Cornerback Bill Bentley and right tackle Corey Hilliard worked their butts off in the offseason, training camp and preseason. Now they’re scheduling dates with surgeons and they’ll sit on the sidelines for at least the next 15 games.

It is not easy.

Bentley, who tore his anterior cruciate ligament in his left knee, didn’t make himself available to talk this week although he was spotted on crutches in the practice facility.

“He’s not the happiest guy in the locker room for sure, he’s a competitor,’’ teammate Rashean Mathis said. “He’s one of the biggest competitors in this room and he wanted to help this team win. ... I let him know I’ve had that injury before, three years ago and I was an elder statesman, and I could bounce back from it stronger.’’

Mathis is 33, but shows no sign of age.

Hilliard, who suffered a mid-foot injury (known as Lisfranc injury), said he was still shell-shocked on Wednesday.

“It doesn’t feel good, to be honest, because I can’t help the team,’’ Hilliard said. “It definitely hurts, but we’ve got guys here who will pull through and rally, so I’m not worried about it.’’

The Lions, however, are concerned about Bentley and Hilliard. Not physically — they’ll have the best medical attention — but their mental state will be watched.

“I’m always concerned about that aspect, but we have professionals around here too that handle those kinds of things,’’ coach Jim Caldwell said. “But I do without question, know that that’s one area in particular, when a guy goes on the IR, or PUP or whatever it might be, these guys have been on teams all of their lives. They’ve been around a group of men that they’ve grown attached to.
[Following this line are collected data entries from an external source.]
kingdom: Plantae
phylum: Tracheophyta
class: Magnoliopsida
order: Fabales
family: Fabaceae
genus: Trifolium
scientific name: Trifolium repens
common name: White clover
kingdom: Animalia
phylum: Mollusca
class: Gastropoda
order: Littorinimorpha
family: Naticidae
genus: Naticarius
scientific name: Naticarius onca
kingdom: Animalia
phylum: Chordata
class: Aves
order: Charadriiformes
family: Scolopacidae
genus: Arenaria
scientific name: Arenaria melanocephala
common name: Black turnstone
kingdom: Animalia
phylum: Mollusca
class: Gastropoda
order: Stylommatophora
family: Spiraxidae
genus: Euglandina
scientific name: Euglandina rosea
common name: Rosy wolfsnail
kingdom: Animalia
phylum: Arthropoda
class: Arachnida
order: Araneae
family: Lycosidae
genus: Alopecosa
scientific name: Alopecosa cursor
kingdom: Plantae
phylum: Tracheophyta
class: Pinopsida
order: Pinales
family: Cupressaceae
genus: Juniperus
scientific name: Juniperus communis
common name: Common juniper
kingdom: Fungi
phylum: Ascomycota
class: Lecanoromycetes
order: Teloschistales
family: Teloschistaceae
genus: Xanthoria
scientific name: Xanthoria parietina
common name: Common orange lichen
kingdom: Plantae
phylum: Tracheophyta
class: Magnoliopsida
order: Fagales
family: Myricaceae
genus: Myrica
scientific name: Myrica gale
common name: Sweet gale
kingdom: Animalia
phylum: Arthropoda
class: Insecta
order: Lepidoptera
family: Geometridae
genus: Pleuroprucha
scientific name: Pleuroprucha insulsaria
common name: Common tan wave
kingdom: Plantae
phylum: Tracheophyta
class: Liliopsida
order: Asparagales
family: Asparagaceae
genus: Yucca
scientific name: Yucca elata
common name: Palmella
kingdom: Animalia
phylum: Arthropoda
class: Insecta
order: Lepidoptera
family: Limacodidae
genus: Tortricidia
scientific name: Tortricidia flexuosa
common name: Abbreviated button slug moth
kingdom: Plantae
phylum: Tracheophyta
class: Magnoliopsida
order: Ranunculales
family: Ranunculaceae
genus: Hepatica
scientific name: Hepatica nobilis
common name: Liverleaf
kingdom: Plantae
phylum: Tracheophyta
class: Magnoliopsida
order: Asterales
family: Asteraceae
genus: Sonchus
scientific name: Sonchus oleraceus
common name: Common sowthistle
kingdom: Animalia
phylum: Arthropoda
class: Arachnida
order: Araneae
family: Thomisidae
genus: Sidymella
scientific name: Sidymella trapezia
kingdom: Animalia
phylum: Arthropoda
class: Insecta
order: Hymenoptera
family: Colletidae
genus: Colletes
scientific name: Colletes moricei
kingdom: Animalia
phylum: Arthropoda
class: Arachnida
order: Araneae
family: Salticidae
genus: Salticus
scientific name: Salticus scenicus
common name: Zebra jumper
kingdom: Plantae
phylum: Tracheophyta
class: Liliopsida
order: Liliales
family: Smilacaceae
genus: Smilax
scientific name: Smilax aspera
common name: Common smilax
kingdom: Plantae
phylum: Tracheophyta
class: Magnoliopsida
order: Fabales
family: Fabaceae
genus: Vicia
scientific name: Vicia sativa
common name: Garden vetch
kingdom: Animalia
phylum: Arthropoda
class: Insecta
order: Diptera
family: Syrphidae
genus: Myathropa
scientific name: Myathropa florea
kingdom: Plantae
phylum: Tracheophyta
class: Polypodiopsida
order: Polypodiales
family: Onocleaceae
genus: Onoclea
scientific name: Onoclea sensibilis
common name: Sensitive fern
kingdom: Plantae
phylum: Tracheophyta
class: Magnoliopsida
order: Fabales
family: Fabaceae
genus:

Sometimes when they’re detached from it, it can be difficult.’’

Caldwell gave the example of the 23-year-old Broncos’ wide receiver Kenny McKinley who committed suicide after a knee injury that sent him into a downward spiral in 2010.

“He separated himself from his team, he had been injured, things of that nature,’’ Caldwell said “That’s always disturbed me. I’m one of those guys that does have some compassion and empathy. I make certain that I get a chance to speak with them. I like to keep them around as much as we possibly can, but often times, their treatment requires maybe a different location. It just depends. Everybody is a little different.’’

Hilliard said he plans to have his surgery in the Detroit area and be around the team as much as possible, although he can have no weight-bearing on his right foot for two months.

“We try to keep them involved if we can as well, but most important is for them to get their health back and their mental frame of mind also, which is equally as important,’’ Caldwell said.